# EXERCISE DETAILS
Give back a single figure: the number of lines in the entries below that contain "none".

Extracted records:
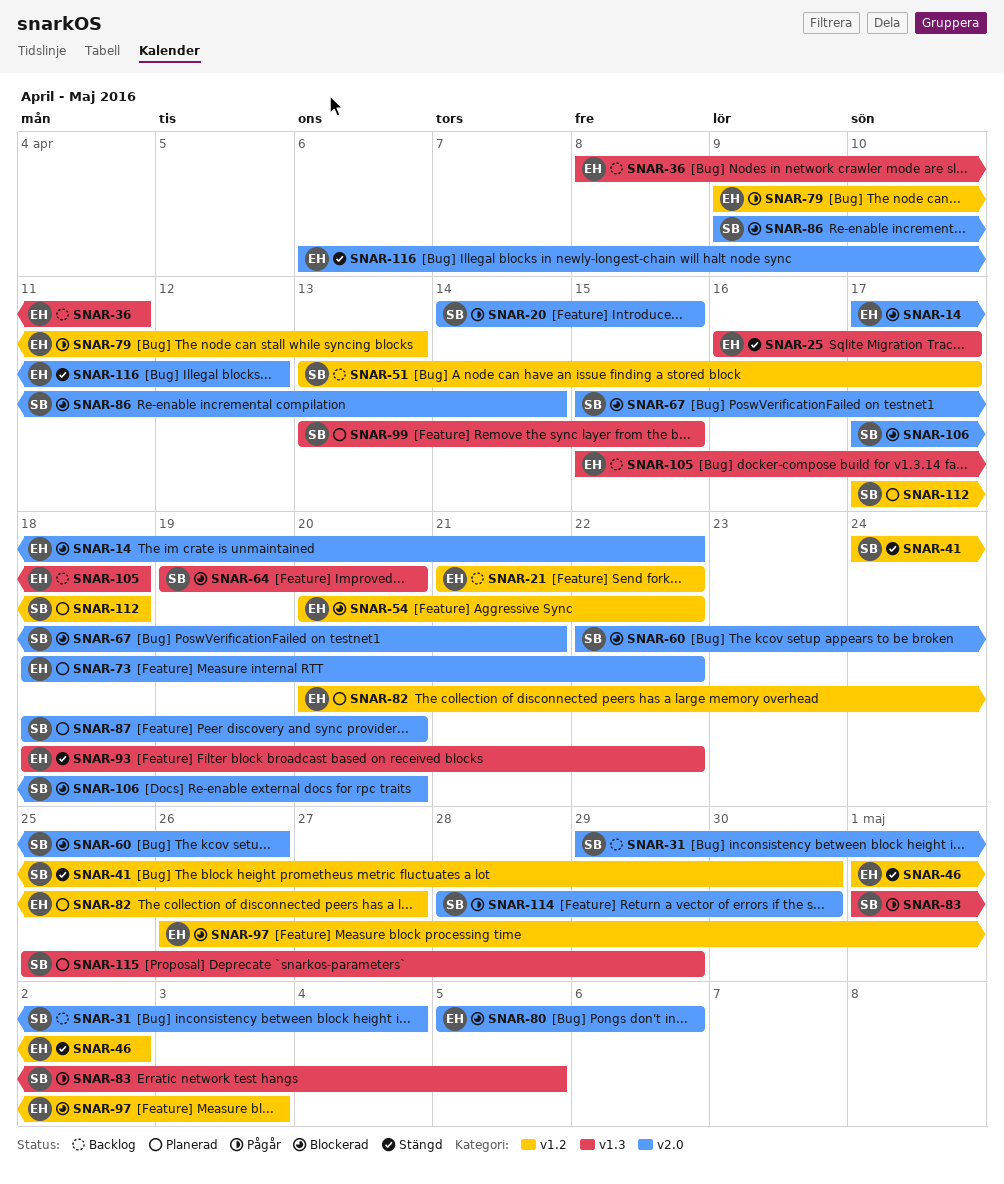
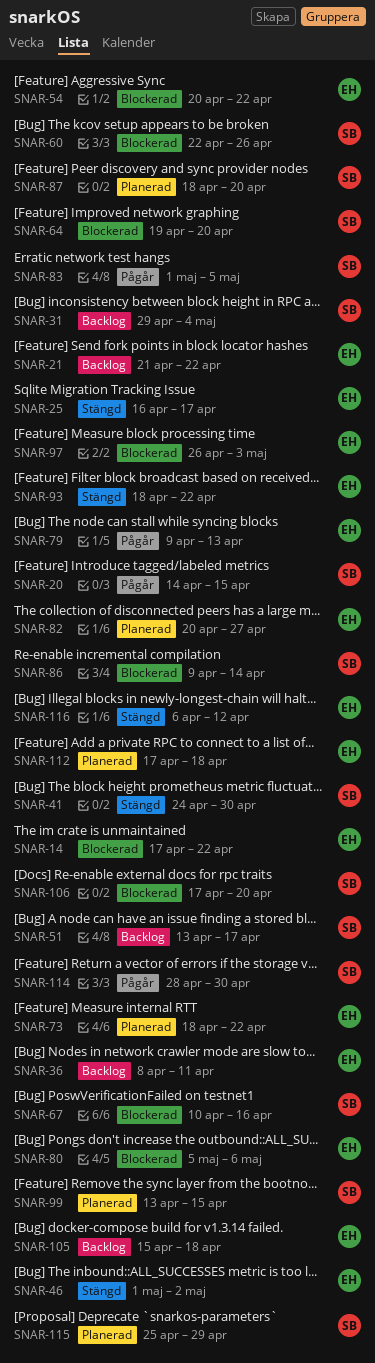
SNAR-67, start: Apr 15 -> Apr 10
SNAR-67, due: Apr 21 -> Apr 16
SNAR-112, owner: SB -> EH

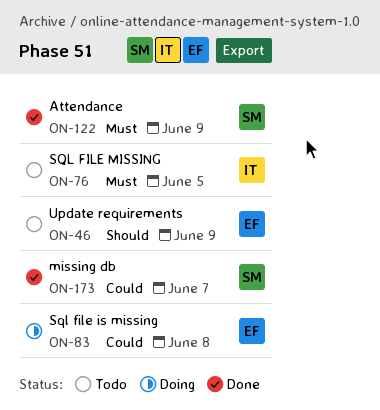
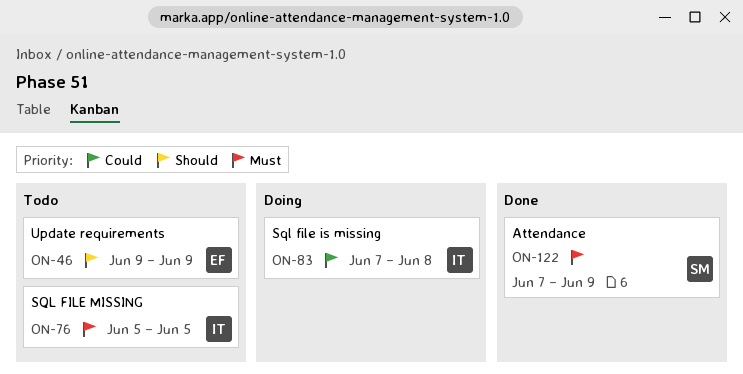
ON-83, owner: EF -> IT
ON-173: present -> none

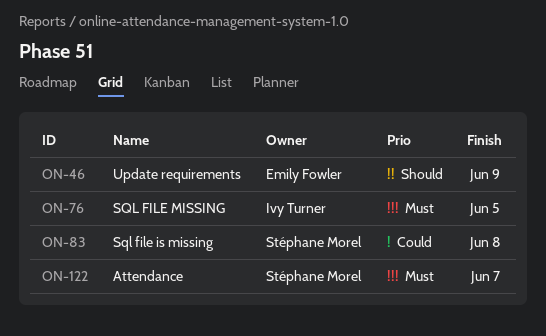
ON-83, owner: Ivy Turner -> Stéphane Morel
ON-122, due: Jun 9 -> Jun 7

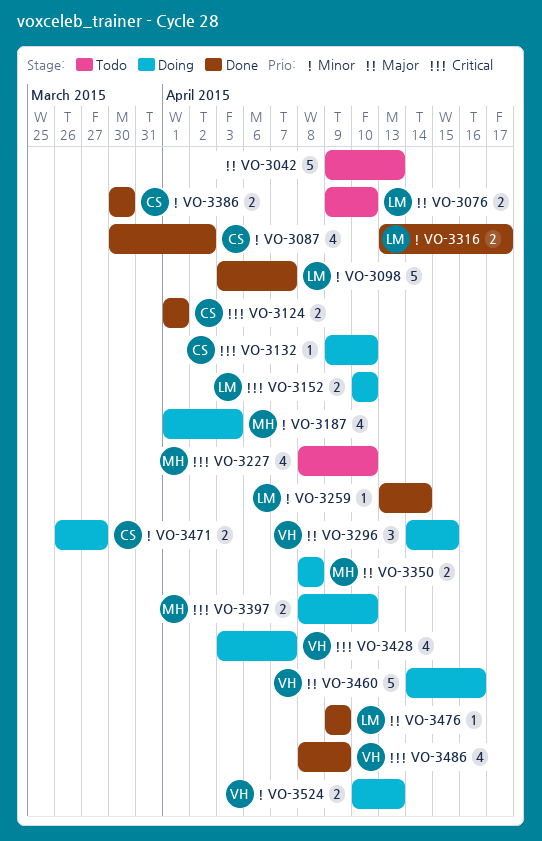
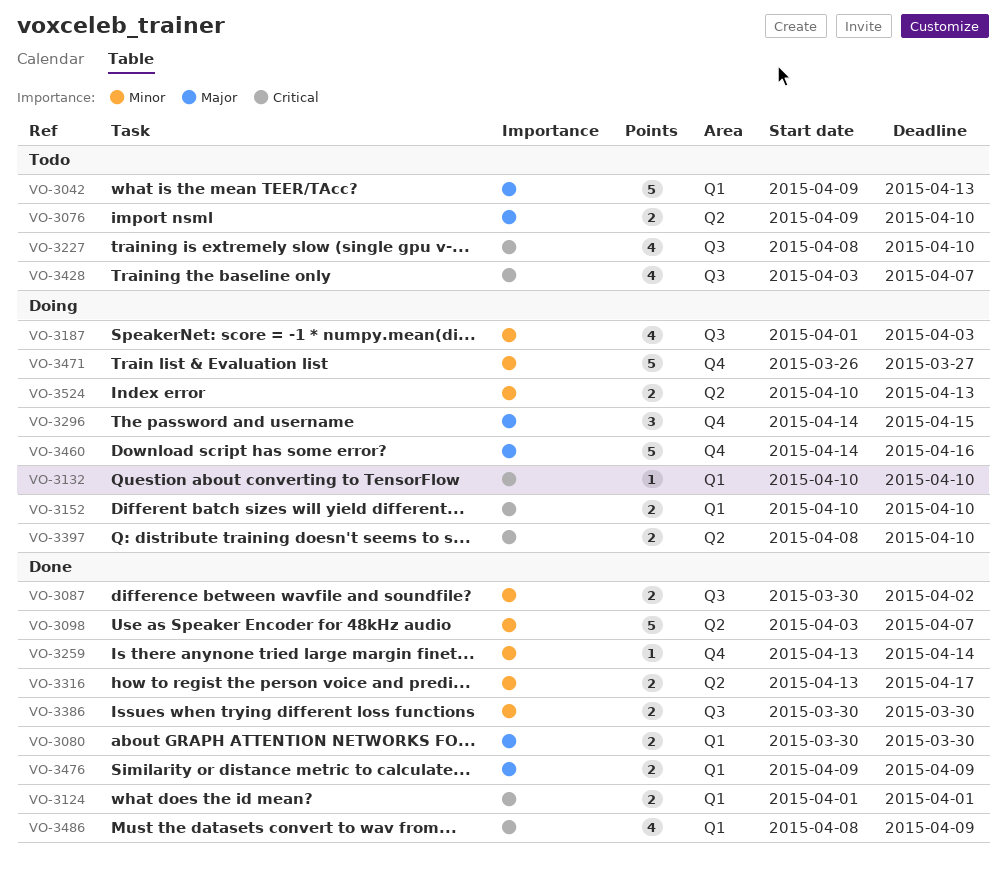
VO-3080: none -> present
VO-3087, estimate: 4 -> 2
VO-3132, start: Apr 9 -> Apr 10
VO-3350: present -> none
VO-3428, status: Doing -> Todo
VO-3471, estimate: 2 -> 5
VO-3476, estimate: 1 -> 2

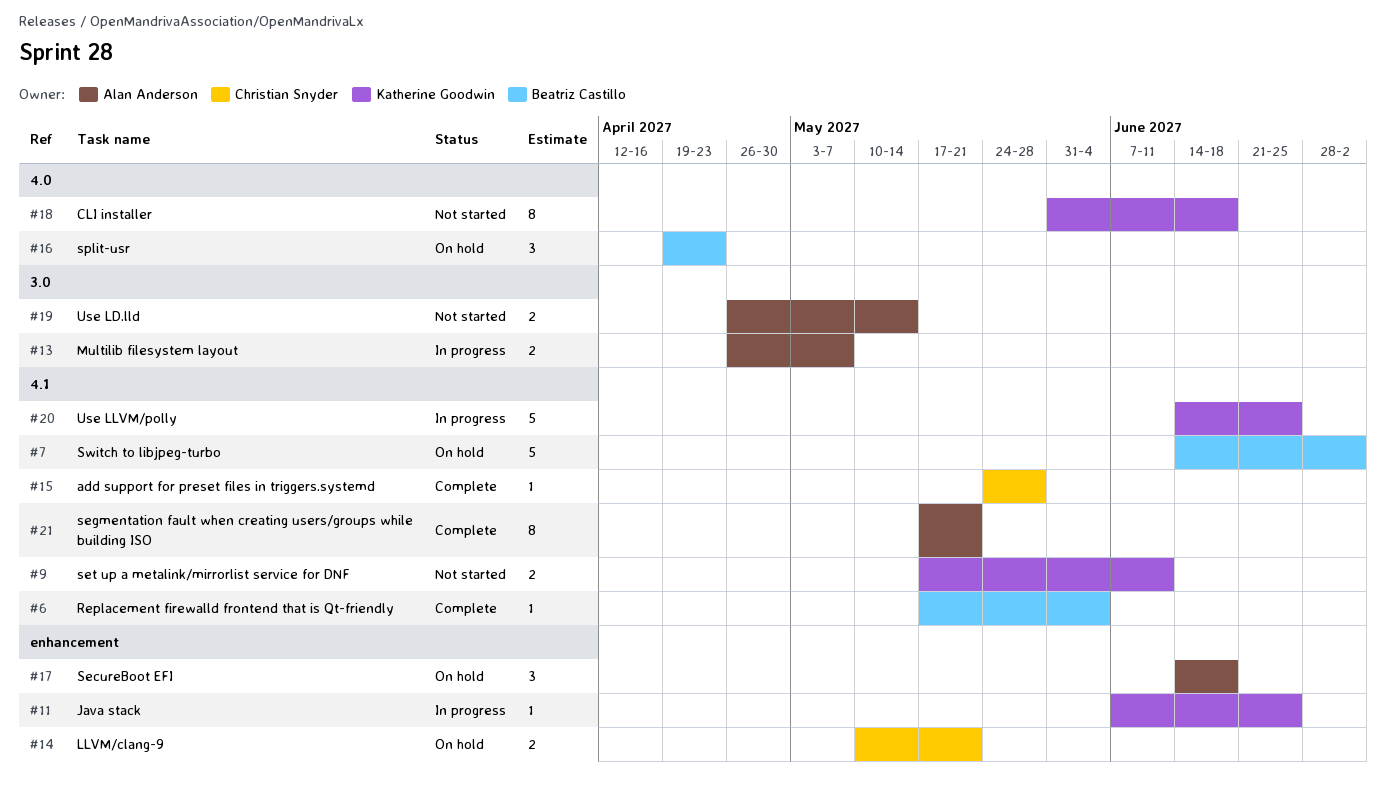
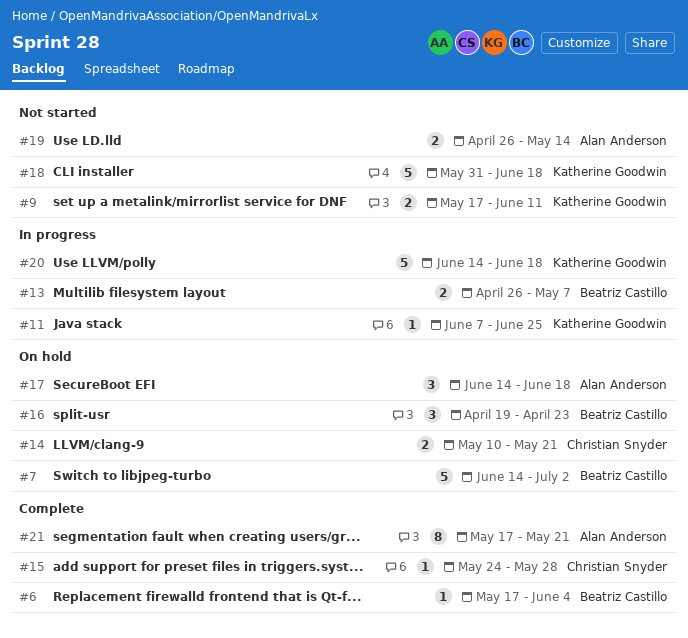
#13, owner: Alan Anderson -> Beatriz Castillo
#18, estimate: 8 -> 5
#20, due: Jun 25 -> Jun 18

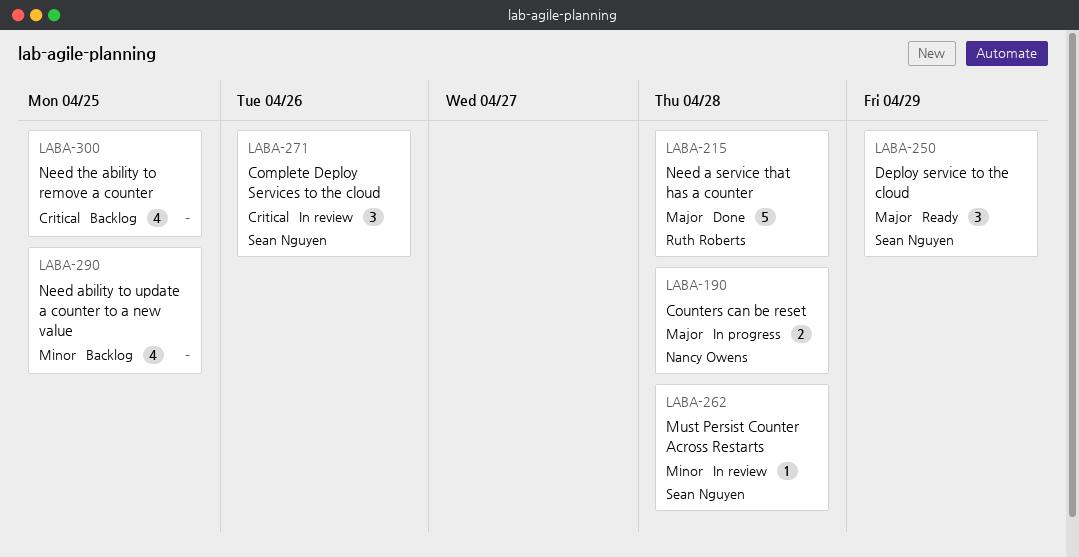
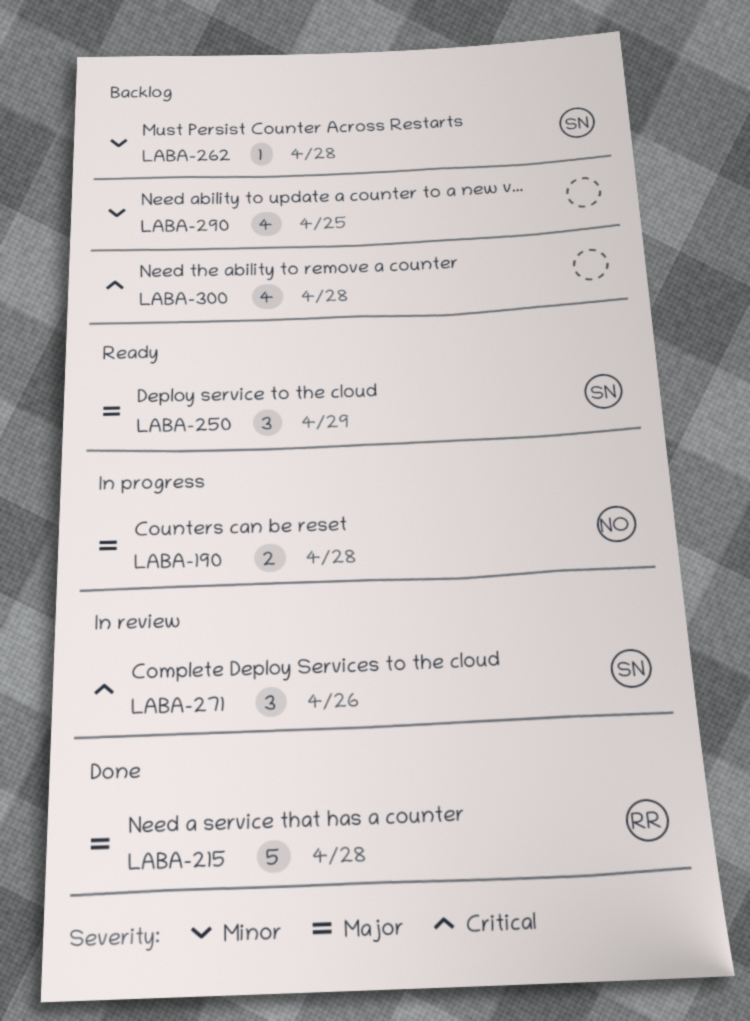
LABA-262, status: In review -> Backlog
LABA-300, due: Apr 25 -> Apr 28

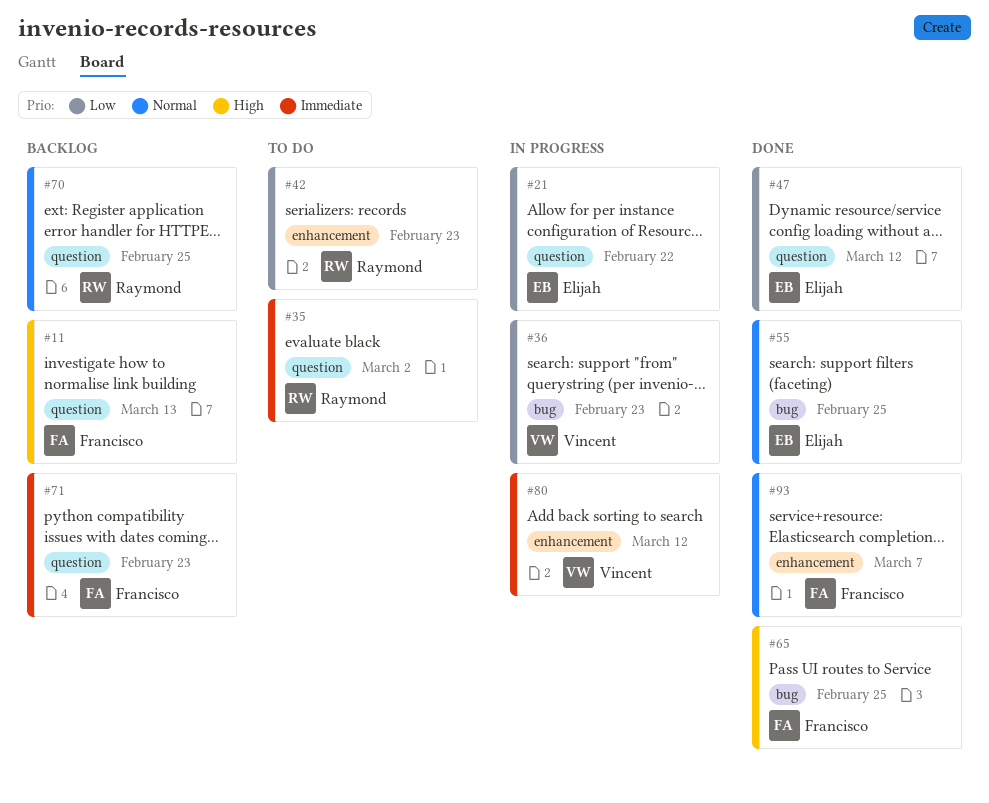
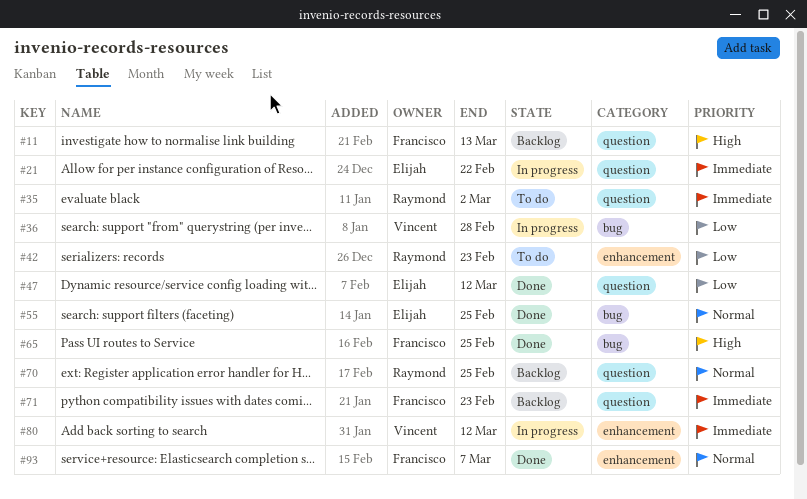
#21, priority: Low -> Immediate
#36, due: Feb 23 -> Feb 28

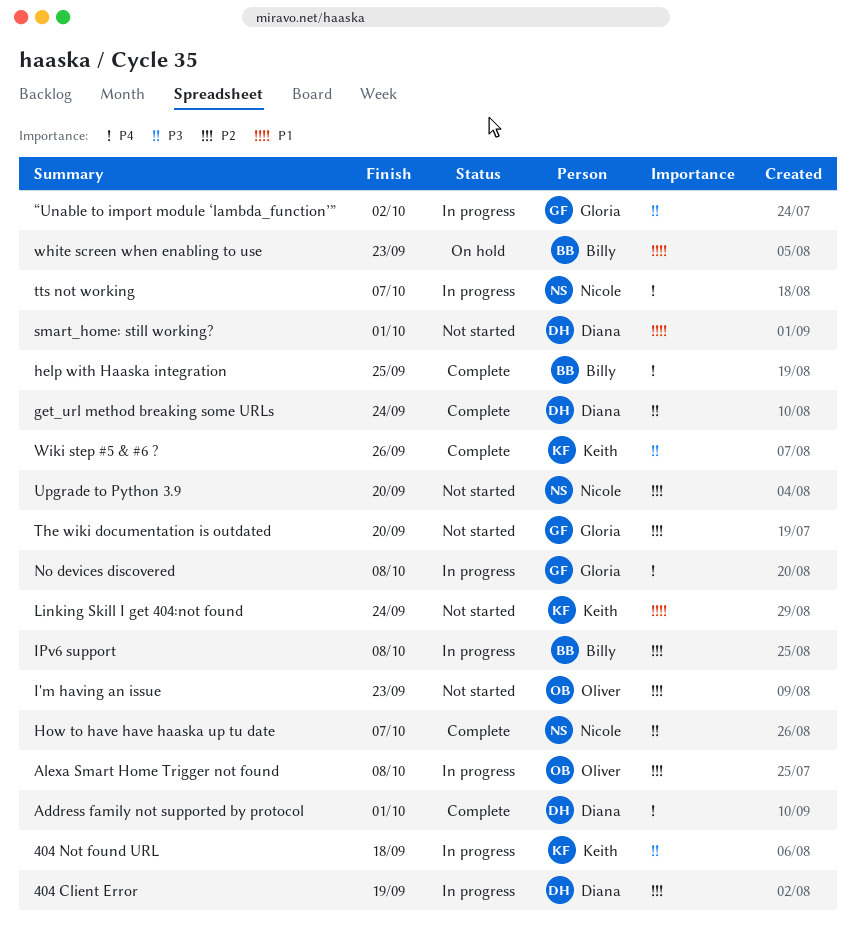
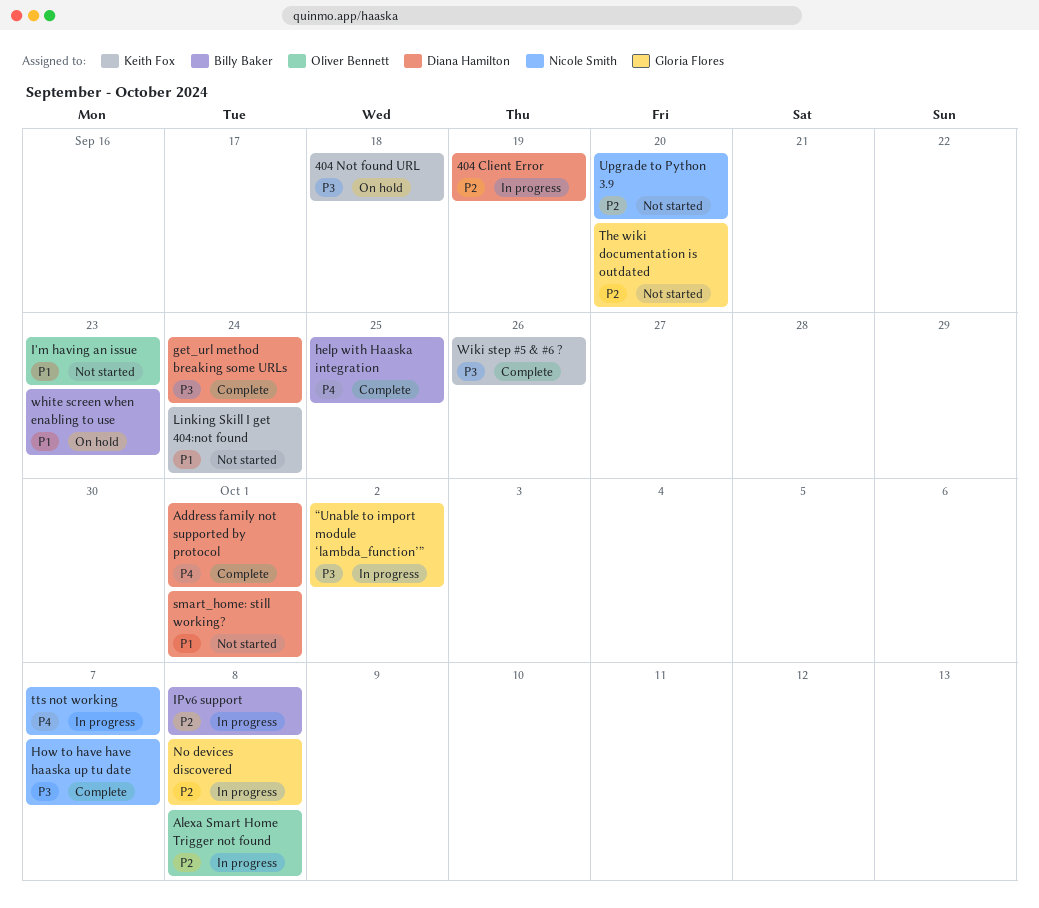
404 Not found URL, status: In progress -> On hold
I'm having an issue, priority: P2 -> P1
No devices discovered, priority: P4 -> P2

# EXERCISE RESULT
3